Given passage Block Start

(CN) – The largest provider of reproductive health services in Idaho claimed in federal court Tuesday that a new Idaho law violates privacy of women seeking abortions and presents an onerous burden on medical practitioners and health care facilities that are required to report direct or indirect complications even when they might not be a result of the abortion procedure.
Planned Parenthood of the Great Northwest and the Hawaiian Islands filed the lawsuit Tuesday in U.S. District Court in Idaho against the Attorney General’s Office, county prosecutors, the Department of Health and Welfare, and the state Boards of Medicine and Nursing, stating that the reporting requirements of the Abortion Complications Reporting Act, in effect as of July 1, 2018, are vague and convoluted, and many of the complications listed are “normal and expected side effects of abortion” or have no medical basis.
Some of the long list of complications medical practitioners are required to report, according to the complaint, include shock, coma and subsequent development of breast cancer, which could each be attributed to other procedures or conditions and refusing a follow-up visit, which is not a medical complication. In addition, the complaint states that depression or anxiety should also be reported, even though their incidence in women after an abortion procedure is similar to women after childbirth.
Hannah Brass Greer, chief legal counsel for the Planned Parenthood branch, said in a statement, “Abortion care is already incredibly safe. This is another attempt by Idaho politicians to shame and stigmatize people seeking abortion care and to spread the myth that abortion is dangerous.”
Idaho has current reporting requirements for abortion complications and even normal and expected adverse outcomes are rare, says the complaint. The Idaho Bureau of Vital Records and Health Statistics reports in 2017 there were 1,285 abortions performed in the state with 8 complications.

Given passage Block End

Things to do:
a – Duplicate the passage of the article on the Idaho abortion-reporting lawsuit that begins at the words "Idaho has current" and stops after "with 8 complications.".
b – Finish out the next part of the article on the Idaho abortion-reporting lawsuit, picking up after its final sentence.

Data shown Block Start

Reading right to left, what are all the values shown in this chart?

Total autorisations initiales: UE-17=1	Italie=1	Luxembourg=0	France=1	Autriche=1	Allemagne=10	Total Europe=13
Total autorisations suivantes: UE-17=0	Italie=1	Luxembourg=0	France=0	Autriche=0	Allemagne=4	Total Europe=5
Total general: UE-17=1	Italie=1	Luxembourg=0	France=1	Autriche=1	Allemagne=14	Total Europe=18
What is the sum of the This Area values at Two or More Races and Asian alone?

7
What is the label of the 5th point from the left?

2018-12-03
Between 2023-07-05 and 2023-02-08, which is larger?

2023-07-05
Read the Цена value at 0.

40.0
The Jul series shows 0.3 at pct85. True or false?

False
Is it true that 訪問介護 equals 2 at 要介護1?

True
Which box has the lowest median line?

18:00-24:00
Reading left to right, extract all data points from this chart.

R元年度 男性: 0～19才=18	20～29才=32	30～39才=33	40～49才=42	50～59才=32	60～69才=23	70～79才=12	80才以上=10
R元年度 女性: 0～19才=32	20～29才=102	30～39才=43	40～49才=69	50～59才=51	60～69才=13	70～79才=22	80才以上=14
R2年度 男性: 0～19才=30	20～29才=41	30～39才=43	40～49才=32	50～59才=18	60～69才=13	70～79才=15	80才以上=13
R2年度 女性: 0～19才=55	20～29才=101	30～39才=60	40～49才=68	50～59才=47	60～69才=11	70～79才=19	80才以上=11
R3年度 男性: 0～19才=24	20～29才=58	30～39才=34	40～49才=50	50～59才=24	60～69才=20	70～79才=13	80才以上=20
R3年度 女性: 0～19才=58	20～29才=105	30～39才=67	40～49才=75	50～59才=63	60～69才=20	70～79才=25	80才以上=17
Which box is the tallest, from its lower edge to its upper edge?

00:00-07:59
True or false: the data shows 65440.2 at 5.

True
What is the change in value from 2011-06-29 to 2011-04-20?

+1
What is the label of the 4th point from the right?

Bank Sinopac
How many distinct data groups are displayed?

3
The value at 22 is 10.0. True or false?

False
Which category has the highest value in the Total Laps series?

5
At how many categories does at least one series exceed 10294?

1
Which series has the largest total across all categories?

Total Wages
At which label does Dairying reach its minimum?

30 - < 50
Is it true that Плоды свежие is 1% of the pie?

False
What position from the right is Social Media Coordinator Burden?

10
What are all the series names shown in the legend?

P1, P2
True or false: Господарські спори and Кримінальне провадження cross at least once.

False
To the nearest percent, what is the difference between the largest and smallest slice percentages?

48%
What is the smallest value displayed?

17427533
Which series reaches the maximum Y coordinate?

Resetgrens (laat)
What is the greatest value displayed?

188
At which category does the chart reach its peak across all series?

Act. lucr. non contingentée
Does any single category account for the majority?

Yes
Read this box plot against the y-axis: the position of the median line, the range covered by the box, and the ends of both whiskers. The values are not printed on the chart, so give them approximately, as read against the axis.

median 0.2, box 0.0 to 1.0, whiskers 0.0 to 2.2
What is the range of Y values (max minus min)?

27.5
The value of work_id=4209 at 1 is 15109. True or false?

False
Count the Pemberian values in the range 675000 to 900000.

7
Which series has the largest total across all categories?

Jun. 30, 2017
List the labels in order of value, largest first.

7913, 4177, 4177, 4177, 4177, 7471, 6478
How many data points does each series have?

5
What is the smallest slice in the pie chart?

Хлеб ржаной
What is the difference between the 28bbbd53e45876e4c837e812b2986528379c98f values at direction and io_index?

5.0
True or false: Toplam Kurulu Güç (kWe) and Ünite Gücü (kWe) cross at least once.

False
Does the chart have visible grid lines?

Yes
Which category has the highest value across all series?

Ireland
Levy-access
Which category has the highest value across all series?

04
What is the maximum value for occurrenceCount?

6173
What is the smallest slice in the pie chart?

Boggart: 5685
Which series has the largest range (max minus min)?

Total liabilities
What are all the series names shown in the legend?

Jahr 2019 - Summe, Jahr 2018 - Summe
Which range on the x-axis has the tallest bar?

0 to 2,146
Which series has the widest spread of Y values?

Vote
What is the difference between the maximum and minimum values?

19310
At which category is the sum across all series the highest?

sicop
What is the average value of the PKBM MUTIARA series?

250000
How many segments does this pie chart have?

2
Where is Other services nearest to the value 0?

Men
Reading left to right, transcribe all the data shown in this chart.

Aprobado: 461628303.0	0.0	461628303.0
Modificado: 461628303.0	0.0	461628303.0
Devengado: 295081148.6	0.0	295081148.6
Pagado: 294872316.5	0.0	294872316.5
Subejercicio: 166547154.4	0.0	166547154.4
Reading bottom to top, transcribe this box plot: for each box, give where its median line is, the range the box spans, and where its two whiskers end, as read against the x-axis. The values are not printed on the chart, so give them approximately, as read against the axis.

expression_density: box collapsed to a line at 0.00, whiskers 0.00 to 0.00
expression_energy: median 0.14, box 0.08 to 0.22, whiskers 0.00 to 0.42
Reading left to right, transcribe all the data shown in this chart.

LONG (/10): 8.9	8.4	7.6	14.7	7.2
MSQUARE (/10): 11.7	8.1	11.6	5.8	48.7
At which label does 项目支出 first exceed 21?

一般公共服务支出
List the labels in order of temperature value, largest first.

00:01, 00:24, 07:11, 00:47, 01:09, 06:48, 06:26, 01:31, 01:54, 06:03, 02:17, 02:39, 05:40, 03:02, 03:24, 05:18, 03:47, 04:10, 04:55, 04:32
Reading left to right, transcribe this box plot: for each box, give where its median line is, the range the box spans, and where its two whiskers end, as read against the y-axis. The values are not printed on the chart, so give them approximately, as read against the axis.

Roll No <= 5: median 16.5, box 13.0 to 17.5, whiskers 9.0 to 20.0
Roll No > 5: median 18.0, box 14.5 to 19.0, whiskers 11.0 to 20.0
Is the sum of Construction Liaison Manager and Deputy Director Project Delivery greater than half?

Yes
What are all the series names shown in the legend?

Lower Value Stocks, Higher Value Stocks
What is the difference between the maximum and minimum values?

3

Data shown Block End

Results for each task:
a –
Idaho has current reporting requirements for abortion complications and even normal and expected adverse outcomes are rare, says the complaint. The Idaho Bureau of Vital Records and Health Statistics reports in 2017 there were 1,285 abortions performed in the state with 8 complications.

b –
According to the lawsuit, healthcare facilities and practitioners are “left to guess what results qualify as ‘indirect’ results of an abortion.” The law states that failure on the part of medical personnel to disclose any complications that defendant agencies believe are related to the abortion can lead to civil and criminal fines and/or charges and incarceration, even if the complications happen decades later.
Although the law tries to assure practitioners and patients that publicly available reports will not disclose their identity, this promise of confidentiality has no force or effect under Idaho law, according to the lawsuit.
Patients are identified in reports by age, race, county, number of live births and even specific medical conditions, which the complaint says could easily identify specific patients in small and rural communities, as well as physicians, who could be at risk from anti-abortion activists who “make active efforts to identify and inflict reputational and physical harm on abortion providers.”
Greer said, “This law is nothing but government interference designed to restrict Idahoans access to legal reproductive healthcare” and that the law is “unconstitutional and should be struck down.”
The complaint asks the court to strike down the law and injunctive relief to keep the defendants from enforcing or threatening to enforce its conditions.
Scott Graf, director of constituent affairs for the attorney general’s office in Idaho, declined to comment on the lawsuit.